• _Records for the task_
▽

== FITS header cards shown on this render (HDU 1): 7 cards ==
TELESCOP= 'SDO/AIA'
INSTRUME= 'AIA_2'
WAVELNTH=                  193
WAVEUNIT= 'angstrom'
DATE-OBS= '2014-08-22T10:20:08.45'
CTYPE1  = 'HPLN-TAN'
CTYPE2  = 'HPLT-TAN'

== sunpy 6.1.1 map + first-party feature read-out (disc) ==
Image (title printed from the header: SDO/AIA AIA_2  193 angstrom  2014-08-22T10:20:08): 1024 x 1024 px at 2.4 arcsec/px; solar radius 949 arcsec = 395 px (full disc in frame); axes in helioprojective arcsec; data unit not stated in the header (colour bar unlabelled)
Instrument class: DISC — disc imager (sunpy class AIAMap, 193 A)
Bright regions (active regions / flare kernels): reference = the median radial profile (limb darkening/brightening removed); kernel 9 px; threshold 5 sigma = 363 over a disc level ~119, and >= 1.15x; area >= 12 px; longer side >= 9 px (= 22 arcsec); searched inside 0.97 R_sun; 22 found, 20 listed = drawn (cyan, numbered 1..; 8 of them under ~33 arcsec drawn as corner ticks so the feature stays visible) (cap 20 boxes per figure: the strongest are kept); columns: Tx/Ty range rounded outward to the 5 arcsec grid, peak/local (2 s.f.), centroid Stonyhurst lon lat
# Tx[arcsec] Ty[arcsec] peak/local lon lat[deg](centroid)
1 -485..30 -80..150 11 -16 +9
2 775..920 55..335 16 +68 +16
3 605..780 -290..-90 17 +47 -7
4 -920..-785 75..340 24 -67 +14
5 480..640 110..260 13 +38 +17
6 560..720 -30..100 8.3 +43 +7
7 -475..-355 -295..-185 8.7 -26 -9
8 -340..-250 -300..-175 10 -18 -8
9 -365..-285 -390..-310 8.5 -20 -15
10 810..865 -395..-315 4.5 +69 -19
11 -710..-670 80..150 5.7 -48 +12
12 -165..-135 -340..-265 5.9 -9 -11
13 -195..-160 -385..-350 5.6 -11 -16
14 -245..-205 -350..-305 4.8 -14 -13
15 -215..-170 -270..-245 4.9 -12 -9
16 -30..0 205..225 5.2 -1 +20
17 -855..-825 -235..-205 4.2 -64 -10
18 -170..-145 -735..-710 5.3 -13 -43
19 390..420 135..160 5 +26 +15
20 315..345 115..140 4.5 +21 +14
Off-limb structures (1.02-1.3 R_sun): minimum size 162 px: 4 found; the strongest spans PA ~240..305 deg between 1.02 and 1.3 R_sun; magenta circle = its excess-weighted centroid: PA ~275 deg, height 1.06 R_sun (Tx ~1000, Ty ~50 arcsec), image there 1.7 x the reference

△

• _Request_
Reproduce the listing with "threshold" substituted by "cutoff" wherever it occurs, leaving everything else unchanged.

• _Solution_
== FITS header cards shown on this render (HDU 1): 7 cards ==
TELESCOP= 'SDO/AIA'
INSTRUME= 'AIA_2'
WAVELNTH=                  193
WAVEUNIT= 'angstrom'
DATE-OBS= '2014-08-22T10:20:08.45'
CTYPE1  = 'HPLN-TAN'
CTYPE2  = 'HPLT-TAN'

== sunpy 6.1.1 map + first-party feature read-out (disc) ==
Image (title printed from the header: SDO/AIA AIA_2  193 angstrom  2014-08-22T10:20:08): 1024 x 1024 px at 2.4 arcsec/px; solar radius 949 arcsec = 395 px (full disc in frame); axes in helioprojective arcsec; data unit not stated in the header (colour bar unlabelled)
Instrument class: DISC — disc imager (sunpy class AIAMap, 193 A)
Bright regions (active regions / flare kernels): reference = the median radial profile (limb darkening/brightening removed); kernel 9 px; cutoff 5 sigma = 363 over a disc level ~119, and >= 1.15x; area >= 12 px; longer side >= 9 px (= 22 arcsec); searched inside 0.97 R_sun; 22 found, 20 listed = drawn (cyan, numbered 1..; 8 of them under ~33 arcsec drawn as corner ticks so the feature stays visible) (cap 20 boxes per figure: the strongest are kept); columns: Tx/Ty range rounded outward to the 5 arcsec grid, peak/local (2 s.f.), centroid Stonyhurst lon lat
# Tx[arcsec] Ty[arcsec] peak/local lon lat[deg](centroid)
1 -485..30 -80..150 11 -16 +9
2 775..920 55..335 16 +68 +16
3 605..780 -290..-90 17 +47 -7
4 -920..-785 75..340 24 -67 +14
5 480..640 110..260 13 +38 +17
6 560..720 -30..100 8.3 +43 +7
7 -475..-355 -295..-185 8.7 -26 -9
8 -340..-250 -300..-175 10 -18 -8
9 -365..-285 -390..-310 8.5 -20 -15
10 810..865 -395..-315 4.5 +69 -19
11 -710..-670 80..150 5.7 -48 +12
12 -165..-135 -340..-265 5.9 -9 -11
13 -195..-160 -385..-350 5.6 -11 -16
14 -245..-205 -350..-305 4.8 -14 -13
15 -215..-170 -270..-245 4.9 -12 -9
16 -30..0 205..225 5.2 -1 +20
17 -855..-825 -235..-205 4.2 -64 -10
18 -170..-145 -735..-710 5.3 -13 -43
19 390..420 135..160 5 +26 +15
20 315..345 115..140 4.5 +21 +14
Off-limb structures (1.02-1.3 R_sun): minimum size 162 px: 4 found; the strongest spans PA ~240..305 deg between 1.02 and 1.3 R_sun; magenta circle = its excess-weighted centroid: PA ~275 deg, height 1.06 R_sun (Tx ~1000, Ty ~50 arcsec), image there 1.7 x the reference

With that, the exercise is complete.